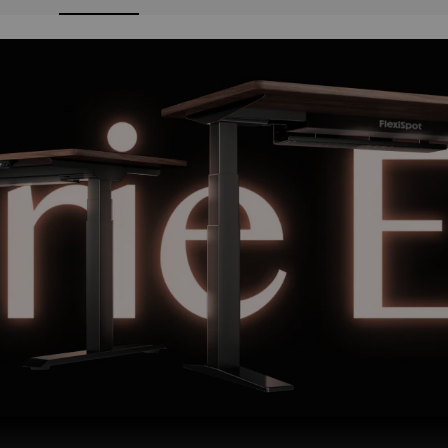
Hot
Tiroi
Cloison
acoustique de
149
,
99 €
bureau PET avec
double option de
fixation
Service
Retour sans risq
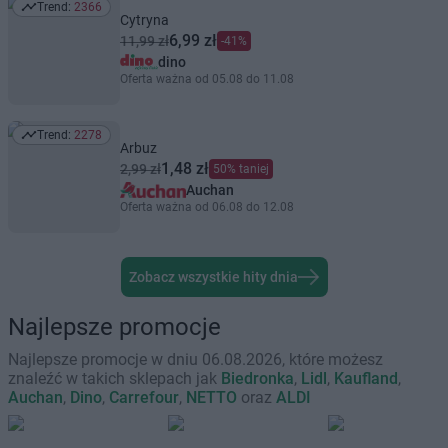
Trend:
2366
Trend: 2366
Cytryna
6,99 zł
11,99 zł
-41%
dino
Oferta ważna od 05.08 do 11.08
Trend:
2278
Trend: 2278
Arbuz
1,48 zł
2,99 zł
50% taniej
Auchan
Oferta ważna od 06.08 do 12.08
Zobacz wszystkie hity dnia
Najlepsze promocje
Najlepsze promocje w dniu 06.08.2026, które możesz
znaleźć w takich sklepach jak
Biedronka
,
Lidl
,
Kaufland
,
Auchan
,
Dino
,
Carrefour
,
NETTO
oraz
ALDI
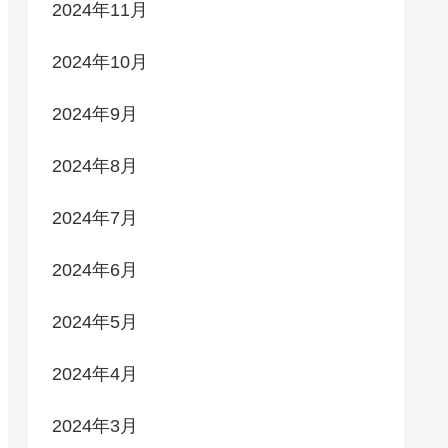
2024年11月
2024年10月
2024年9月
2024年8月
2024年7月
2024年6月
2024年5月
2024年4月
2024年3月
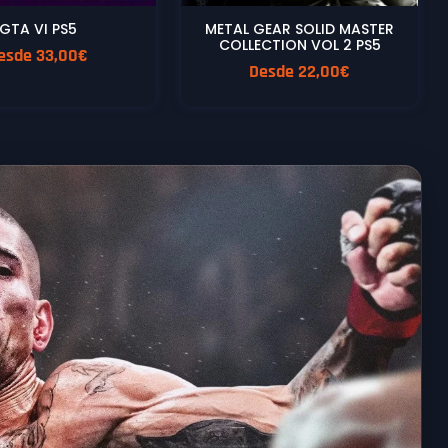
GTA VI PS5
METAL GEAR SOLID MASTER
COLLECTION VOL 2 PS5
esde
33,00
€
Desde
22,00
€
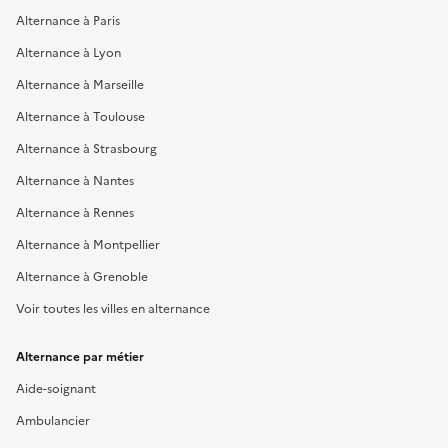
Alternance à Paris
Alternance à Lyon
Alternance à Marseille
Alternance à Toulouse
Alternance à Strasbourg
Alternance à Nantes
Alternance à Rennes
Alternance à Montpellier
Alternance à Grenoble
Voir toutes les villes en alternance
Alternance par métier
Aide-soignant
Ambulancier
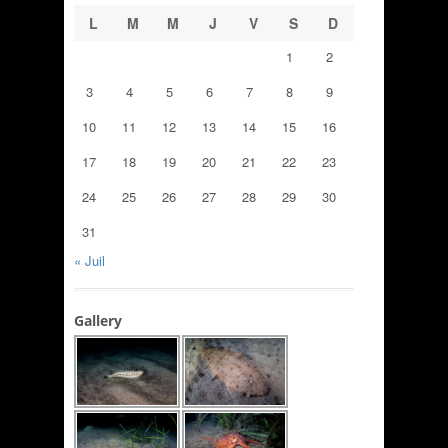
L
M
M
J
V
S
D
1
2
3
4
5
6
7
8
9
10
11
12
13
14
15
16
17
18
19
20
21
22
23
24
25
26
27
28
29
30
31
« Juil
Gallery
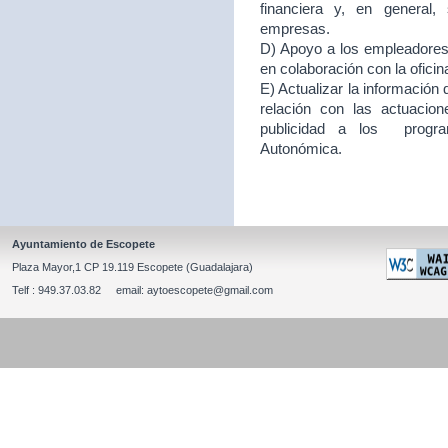
financiera y, en general
empresas.
D) Apoyo a los empleadores d
en colaboración con la ofici
E) Actualizar la información
relación con las actuacion
publicidad a los program
Autonómica.
Ayuntamiento de Escopete
Plaza Mayor,1 CP 19.119 Escopete (Guadalajara)
Telf : 949.37.03.82 email: aytoescopete@gmail.com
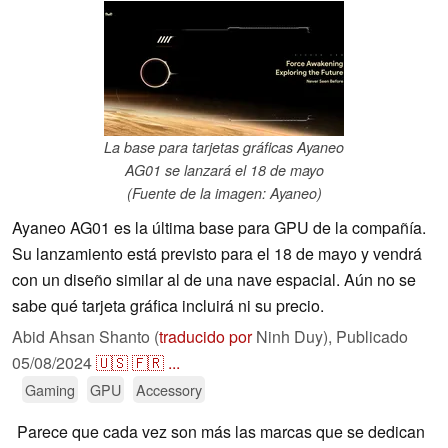
La base para tarjetas gráficas Ayaneo
AG01 se lanzará el 18 de mayo
(Fuente de la imagen: Ayaneo)
Ayaneo AG01 es la última base para GPU de la compañía.
Su lanzamiento está previsto para el 18 de mayo y vendrá
con un diseño similar al de una nave espacial. Aún no se
sabe qué tarjeta gráfica incluirá ni su precio.
Abid Ahsan Shanto (
traducido por
Ninh Duy),
Publicado
05/08/2024
🇺🇸
🇫🇷
...
Gaming
GPU
Accessory
Parece que cada vez son más las marcas que se dedican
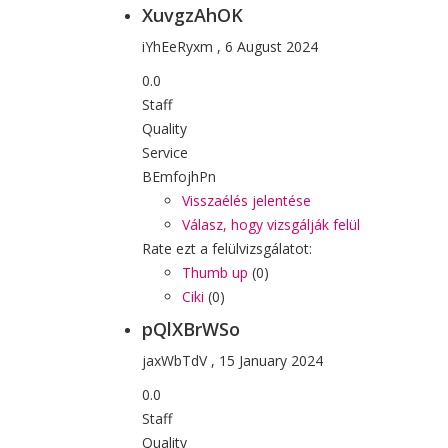
XuvgzAhOK
iYhEeRyxm
,
6 August 2024
0.0
Staff
Quality
Service
BEmfojhPn
Visszaélés jelentése
Válasz, hogy vizsgálják felül
Rate ezt a felülvizsgálatot:
Thumb up
(
0
)
Ciki
(
0
)
pQlXBrWSo
jaxWbTdV
,
15 January 2024
0.0
Staff
Quality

== == ==

*Instruction*.
Copy out every line of the records that the string "Najlepsze" appears in.

*Solution to this problem*.
Najlepsze promocje
Najlepsze promocje w dniu 06.08.2026, które możesz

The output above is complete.